Sunday, November 7, 2010

From the outside

Odds and ends on the 48-hour strike:

The Mail alleges that a pact between presenters Sarah Montague and Evans Davis got a Today programme on air on Saturday morning on Radio 4. 

Senior broadcast sources have told The Mail on Sunday that Montague told bosses on Friday that she would turn up for work on Saturday on condition that she did not have to present the programme on her own. Davis subsequently agreed to join her in the studio at Television Centre in West London, where the programme is normally made.

In the Telegraph, Andrew Gilligan, probably the most famous ex-Today reporter, says some staff were surprised to hear Helen Boaden, Director of News, reporting on radio bulletins. "It's like the Queen doing the vacuuming". And his overall verdict on last week's strikes in general... 

Two militant unions, the firefighters and Bob Crow’s RMT, have jumped the gun, striking against changes that most see as reasonable. When the cuts really bite, we may see some genuinely popular action. Last week, however, was not the beginning of a “new wave of industrial militancy” - but rather more of a false start. 

And in the Observer, Peter Preston says the action is wrong, harking back to the rhetoric about previous strike dates.  

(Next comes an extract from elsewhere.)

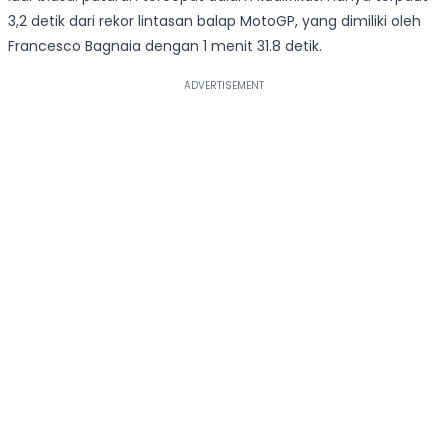
3,2 detik dari rekor lintasan balap MotoGP, yang dimiliki oleh
Francesco Bagnaia dengan 1 menit 31.8 detik.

The NUJ rep at the Millbank political coverage centre seemed to sum everything up when he pushed for a first strike on the Tory conference's big day a few weeks back. "The UK's healthy media will ensure that the [Conservative] message gets out," he said. In short, turn to ITN, or Sky – we're just one voice amongst many. The crucial defenders of BBC independence – of the point of the entire exercise – are its staff. How glum to find them chucking it away.